The Tangerine/Raw frame you bought is still available on closeout so it seems like that's a good option for me.


----------



## Harryman (Jun 14, 2011)

Crikey! That's too slick to ride.


----------



## mattkock (Mar 19, 2009)

She is 5'4" and she Loves it. She was also hesitant to go 29er but once I got her her first one in 2012 she was like, Why didn't you get me one years ago.


----------



## KevinGT (Dec 25, 2012)

That's what I was hoping to hear. Like I said, I demo'd an Air 9 RDO in a small and was surprised at how well it fit. I wasn't impressed with the 29" wheels (good on gravel and dirt roads, not good on tight singletrack) but it may make a fun SS.
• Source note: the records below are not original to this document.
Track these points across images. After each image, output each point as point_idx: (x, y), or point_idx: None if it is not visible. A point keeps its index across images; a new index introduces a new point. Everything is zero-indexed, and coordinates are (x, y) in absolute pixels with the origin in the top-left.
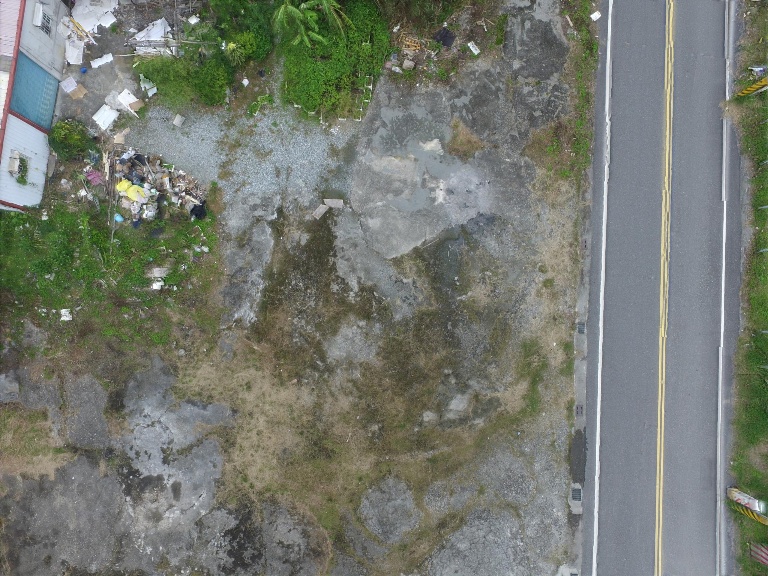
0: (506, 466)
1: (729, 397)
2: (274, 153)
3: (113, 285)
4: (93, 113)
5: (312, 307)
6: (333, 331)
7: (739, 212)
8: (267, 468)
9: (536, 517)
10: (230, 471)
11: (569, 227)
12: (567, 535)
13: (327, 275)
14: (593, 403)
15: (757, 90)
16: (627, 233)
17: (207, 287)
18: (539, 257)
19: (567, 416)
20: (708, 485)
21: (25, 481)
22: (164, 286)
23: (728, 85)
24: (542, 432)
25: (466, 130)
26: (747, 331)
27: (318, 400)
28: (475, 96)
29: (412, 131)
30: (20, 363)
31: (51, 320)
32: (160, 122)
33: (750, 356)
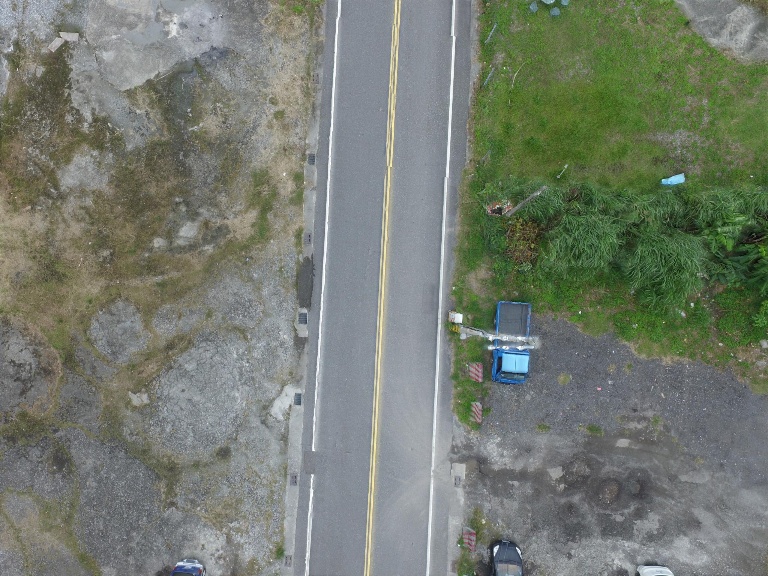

Now...how much for me to get a killer paint/sticker job like your wife's??!?


----------



## mattkock (Mar 19, 2009)

A friend of mine that runs an Autobody shop does the paint work and you can get the sticker kits on ebay in almost any color for $12. I have such bike envy that I may be painting my SIR real soon.


----------



## Tyrich88 (Nov 13, 2012)

I know this is an old thread but DANG!!!!! Awesome job on the custom paint!


----------



## mattkock (Mar 19, 2009)

More Purple bits on my wife's Niner One9 SS.


----------



## RacerM41 (Jun 19, 2015)

mattkock said:


> More Purple bits on my wife's Niner One9 SS.


???

Sent from my SM-N920V using Tapatalk


----------



## hardmtnbiker (Feb 22, 2005)

That's a sweet looking bike!


----------